§ WORK REQUEST 1
In the piece on Connecticut in the fall, about how long does the drive from Long Island take?

§ EXTRACT PROVIDED

A colorful weekend in The Nutmeg State
The changing of the seasons from summer to fall is one of the most wondrous things to experience on this planet. All that green we enjoyed for the past six months gives way to vibrant reds, oranges and yellows. For a few short weeks in October, New England glows and people come from all over the world to see it for themselves.
Connecticut epitomizes autumn in autumn. Just thinking of it brings up those good feelings of leaves crunching under your feet, a brisk breeze on your face, sipping a warm drink by a fireplace, driving over colorful hills and strolling through covered bridges. Long Islanders are fortunate to be only a short distance away—about 1 to 3 hours by car or a hop, skip and a jump by ferry. Spending a weekend among the fall foliage is an absolute must for all leaf peepers and outdoors seekers.
The Nutmeg State
If you’re wondering why Connecticut is sometimes called The Nutmeg State, you’re not alone. The answer would be obvious if nutmeg trees (Myristica fragrans) grew in abundance in Connecticut, but they don’t. They grow in various tropical locales such as Indonesia, Malaysia and the Caribbean. The answer lies back hundreds of years ago when the spice trade was booming. Connecticut merchants imported nutmeg, a spice prevalent in early American cuisine. The term “nutmegger” may have come about when salesmen sold fake nutmeg seeds to unsuspecting buyers. Alternately, the nutmegs may not have been fake—it’s possible the buyers didn’t know nutmeg must be grated to impart its flavor and they claimed to have been swindled due to the misunderstanding.

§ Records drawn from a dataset
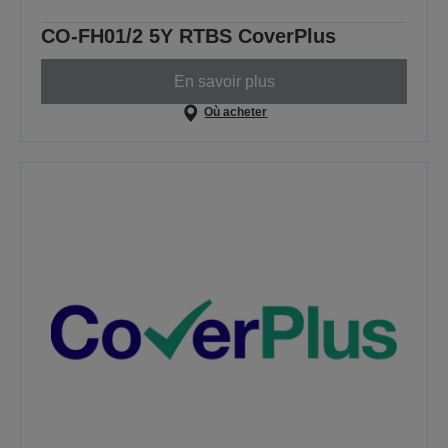
CO-FH01/2 5Y RTBS CoverPlus
En savoir plus
Où acheter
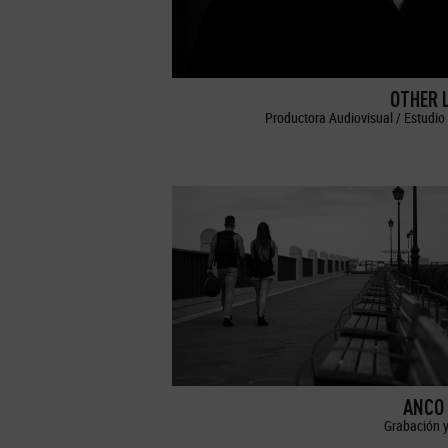
OTHER 
Productora Audiovisual / Estudio 
ANCO 
Grabación y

§ WORK REQUEST 2
Print every line of the listing above verbatim, leaving out the pictures.

§ WRITTEN SOLUTION 1
About 1 to 3 hours.

§ WRITTEN SOLUTION 2
CO-FH01/2 5Y RTBS CoverPlus
En savoir plus
Où acheter
OTHER 
Productora Audiovisual / Estudio 
ANCO 
Grabación y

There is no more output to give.